Your task:
From the lines below, extract the run that opens with the line containing "Q: What's the" and closes with the line containing "Count of forks: 18". Reproduce only those lines, both ends included, verbatim.

Data to use:

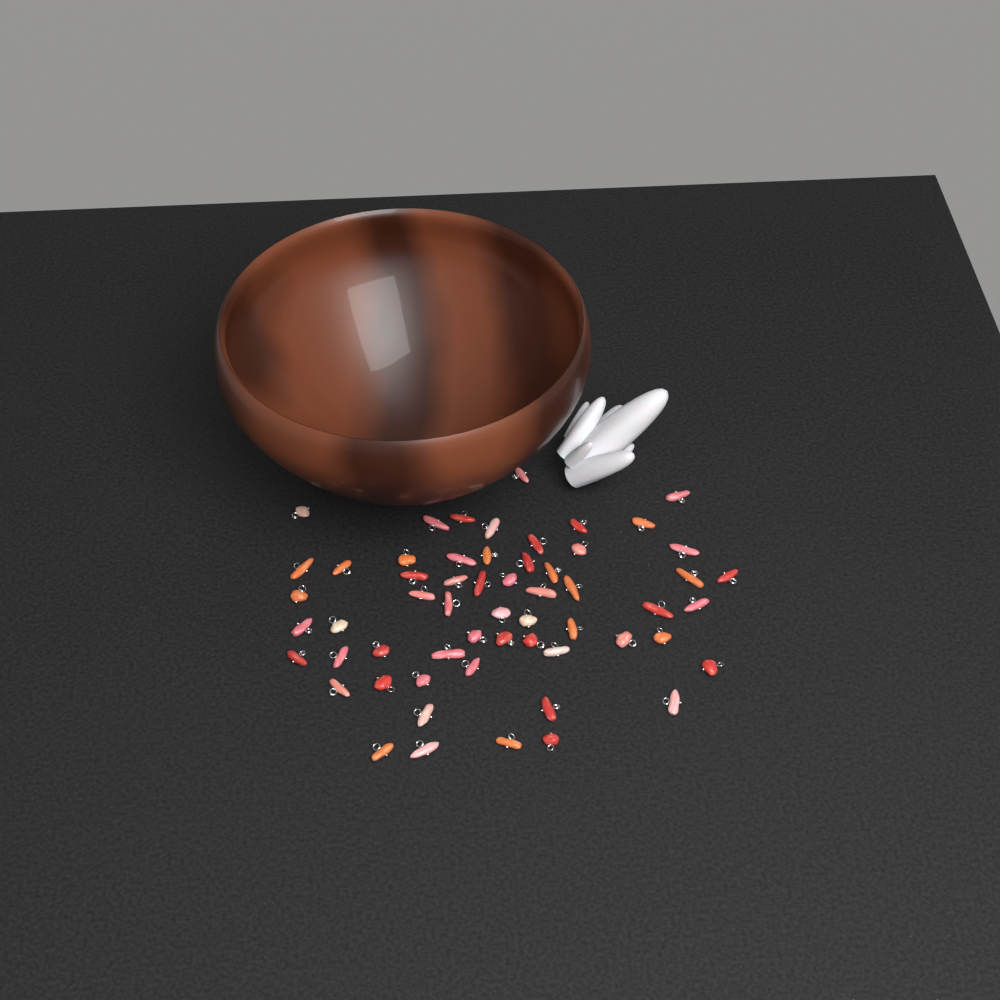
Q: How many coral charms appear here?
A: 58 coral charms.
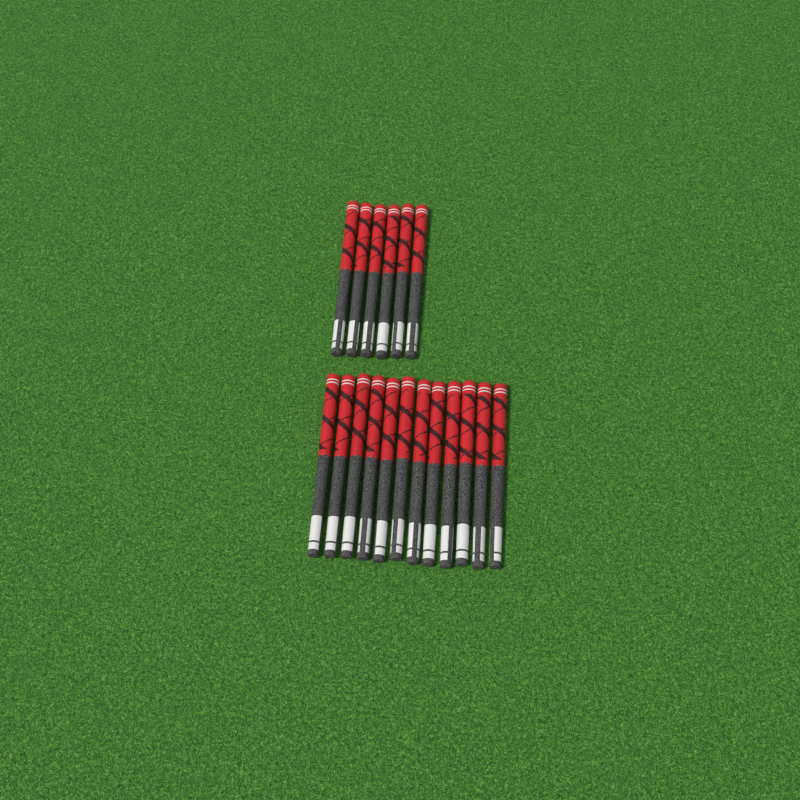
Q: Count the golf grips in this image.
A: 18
* * *
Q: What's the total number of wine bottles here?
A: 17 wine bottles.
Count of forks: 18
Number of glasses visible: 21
* * *
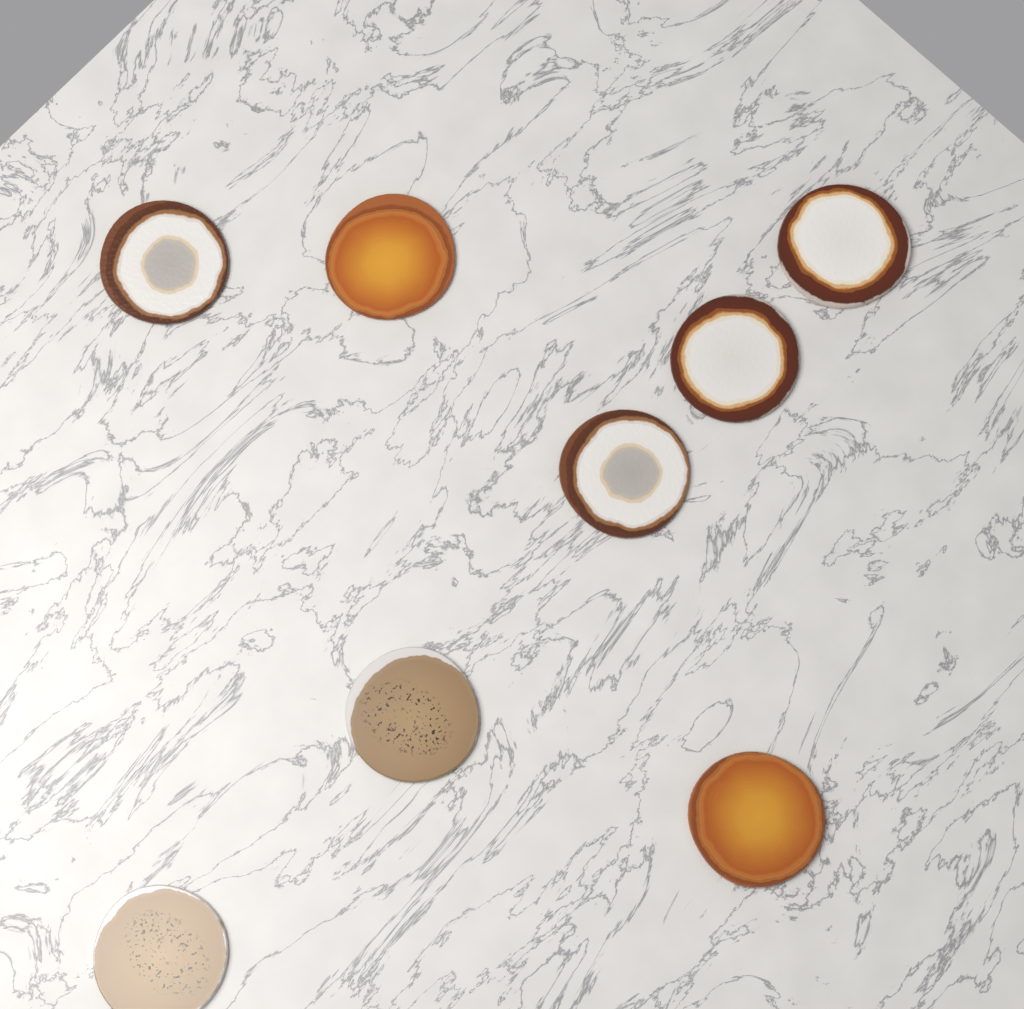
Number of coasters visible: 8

Correct answer:
Q: What's the total number of wine bottles here?
A: 17 wine bottles.
Count of forks: 18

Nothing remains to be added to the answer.